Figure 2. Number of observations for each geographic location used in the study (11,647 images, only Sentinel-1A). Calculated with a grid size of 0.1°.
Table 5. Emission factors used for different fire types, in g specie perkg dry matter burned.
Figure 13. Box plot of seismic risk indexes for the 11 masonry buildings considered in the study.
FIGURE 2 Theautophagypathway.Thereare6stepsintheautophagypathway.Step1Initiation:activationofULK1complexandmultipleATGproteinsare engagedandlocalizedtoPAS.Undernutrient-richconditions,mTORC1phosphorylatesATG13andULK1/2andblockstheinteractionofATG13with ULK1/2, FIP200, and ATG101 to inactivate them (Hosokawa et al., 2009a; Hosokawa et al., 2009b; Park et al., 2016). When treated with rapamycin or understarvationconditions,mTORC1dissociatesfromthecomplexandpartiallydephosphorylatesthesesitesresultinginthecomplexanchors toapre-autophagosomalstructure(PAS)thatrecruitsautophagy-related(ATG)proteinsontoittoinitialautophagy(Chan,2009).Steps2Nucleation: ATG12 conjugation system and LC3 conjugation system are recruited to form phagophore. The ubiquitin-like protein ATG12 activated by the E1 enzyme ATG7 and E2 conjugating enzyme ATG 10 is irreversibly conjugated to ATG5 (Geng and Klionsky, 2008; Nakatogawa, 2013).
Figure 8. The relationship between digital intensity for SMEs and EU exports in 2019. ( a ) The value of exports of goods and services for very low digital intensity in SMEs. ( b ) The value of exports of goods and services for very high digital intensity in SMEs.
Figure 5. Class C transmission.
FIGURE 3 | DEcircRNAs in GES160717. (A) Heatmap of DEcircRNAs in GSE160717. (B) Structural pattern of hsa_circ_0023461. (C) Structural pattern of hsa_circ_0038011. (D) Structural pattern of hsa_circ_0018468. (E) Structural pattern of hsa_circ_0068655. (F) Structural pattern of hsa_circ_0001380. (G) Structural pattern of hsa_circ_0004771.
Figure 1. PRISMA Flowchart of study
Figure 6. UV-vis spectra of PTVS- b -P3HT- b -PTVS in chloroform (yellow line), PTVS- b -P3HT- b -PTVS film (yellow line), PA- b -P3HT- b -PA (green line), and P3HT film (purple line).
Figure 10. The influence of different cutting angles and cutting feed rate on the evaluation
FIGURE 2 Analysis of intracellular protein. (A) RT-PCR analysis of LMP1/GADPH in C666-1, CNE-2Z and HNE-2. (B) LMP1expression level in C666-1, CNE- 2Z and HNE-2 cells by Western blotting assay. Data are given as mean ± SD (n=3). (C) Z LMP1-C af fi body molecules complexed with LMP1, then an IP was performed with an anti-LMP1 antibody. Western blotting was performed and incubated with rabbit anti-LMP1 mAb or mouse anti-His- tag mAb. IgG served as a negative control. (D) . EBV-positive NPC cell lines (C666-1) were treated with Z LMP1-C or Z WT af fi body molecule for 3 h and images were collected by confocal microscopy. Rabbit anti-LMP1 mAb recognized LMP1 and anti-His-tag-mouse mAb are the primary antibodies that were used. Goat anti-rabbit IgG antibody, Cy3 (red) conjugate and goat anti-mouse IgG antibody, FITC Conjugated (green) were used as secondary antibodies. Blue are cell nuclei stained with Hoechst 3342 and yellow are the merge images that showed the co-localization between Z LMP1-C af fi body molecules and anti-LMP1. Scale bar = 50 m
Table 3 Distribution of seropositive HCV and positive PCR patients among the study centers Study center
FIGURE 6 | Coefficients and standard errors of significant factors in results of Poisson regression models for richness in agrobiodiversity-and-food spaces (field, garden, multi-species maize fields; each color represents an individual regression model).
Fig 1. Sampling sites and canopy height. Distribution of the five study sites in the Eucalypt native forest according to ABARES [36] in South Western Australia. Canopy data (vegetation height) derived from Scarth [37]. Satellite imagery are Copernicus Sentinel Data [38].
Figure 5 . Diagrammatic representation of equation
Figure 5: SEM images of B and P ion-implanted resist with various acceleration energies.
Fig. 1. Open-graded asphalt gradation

*****

# WHAT IS REQUIRED:
Would you restate all of the material, word for word?

# EXPECTED ANSWER:
Figure 2. Number of observations for each geographic location used in the study (11,647 images, only Sentinel-1A). Calculated with a grid size of 0.1°.
Table 5. Emission factors used for different fire types, in g specie perkg dry matter burned.
Figure 13. Box plot of seismic risk indexes for the 11 masonry buildings considered in the study.
FIGURE 2 Theautophagypathway.Thereare6stepsintheautophagypathway.Step1Initiation:activationofULK1complexandmultipleATGproteinsare engagedandlocalizedtoPAS.Undernutrient-richconditions,mTORC1phosphorylatesATG13andULK1/2andblockstheinteractionofATG13with ULK1/2, FIP200, and ATG101 to inactivate them (Hosokawa et al., 2009a; Hosokawa et al., 2009b; Park et al., 2016). When treated with rapamycin or understarvationconditions,mTORC1dissociatesfromthecomplexandpartiallydephosphorylatesthesesitesresultinginthecomplexanchors toapre-autophagosomalstructure(PAS)thatrecruitsautophagy-related(ATG)proteinsontoittoinitialautophagy(Chan,2009).Steps2Nucleation: ATG12 conjugation system and LC3 conjugation system are recruited to form phagophore. The ubiquitin-like protein ATG12 activated by the E1 enzyme ATG7 and E2 conjugating enzyme ATG 10 is irreversibly conjugated to ATG5 (Geng and Klionsky, 2008; Nakatogawa, 2013).
Figure 8. The relationship between digital intensity for SMEs and EU exports in 2019. ( a ) The value of exports of goods and services for very low digital intensity in SMEs. ( b ) The value of exports of goods and services for very high digital intensity in SMEs.
Figure 5. Class C transmission.
FIGURE 3 | DEcircRNAs in GES160717. (A) Heatmap of DEcircRNAs in GSE160717. (B) Structural pattern of hsa_circ_0023461. (C) Structural pattern of hsa_circ_0038011. (D) Structural pattern of hsa_circ_0018468. (E) Structural pattern of hsa_circ_0068655. (F) Structural pattern of hsa_circ_0001380. (G) Structural pattern of hsa_circ_0004771.
Figure 1. PRISMA Flowchart of study
Figure 6. UV-vis spectra of PTVS- b -P3HT- b -PTVS in chloroform (yellow line), PTVS- b -P3HT- b -PTVS film (yellow line), PA- b -P3HT- b -PA (green line), and P3HT film (purple line).
Figure 10. The influence of different cutting angles and cutting feed rate on the evaluation
FIGURE 2 Analysis of intracellular protein. (A) RT-PCR analysis of LMP1/GADPH in C666-1, CNE-2Z and HNE-2. (B) LMP1expression level in C666-1, CNE- 2Z and HNE-2 cells by Western blotting assay. Data are given as mean ± SD (n=3). (C) Z LMP1-C af fi body molecules complexed with LMP1, then an IP was performed with an anti-LMP1 antibody. Western blotting was performed and incubated with rabbit anti-LMP1 mAb or mouse anti-His- tag mAb. IgG served as a negative control. (D) . EBV-positive NPC cell lines (C666-1) were treated with Z LMP1-C or Z WT af fi body molecule for 3 h and images were collected by confocal microscopy. Rabbit anti-LMP1 mAb recognized LMP1 and anti-His-tag-mouse mAb are the primary antibodies that were used. Goat anti-rabbit IgG antibody, Cy3 (red) conjugate and goat anti-mouse IgG antibody, FITC Conjugated (green) were used as secondary antibodies. Blue are cell nuclei stained with Hoechst 3342 and yellow are the merge images that showed the co-localization between Z LMP1-C af fi body molecules and anti-LMP1. Scale bar = 50 m
Table 3 Distribution of seropositive HCV and positive PCR patients among the study centers Study center
FIGURE 6 | Coefficients and standard errors of significant factors in results of Poisson regression models for richness in agrobiodiversity-and-food spaces (field, garden, multi-species maize fields; each color represents an individual regression model).
Fig 1. Sampling sites and canopy height. Distribution of the five study sites in the Eucalypt native forest according to ABARES [36] in South Western Australia. Canopy data (vegetation height) derived from Scarth [37]. Satellite imagery are Copernicus Sentinel Data [38].
Figure 5 . Diagrammatic representation of equation
Figure 5: SEM images of B and P ion-implanted resist with various acceleration energies.
Fig. 1. Open-graded asphalt gradation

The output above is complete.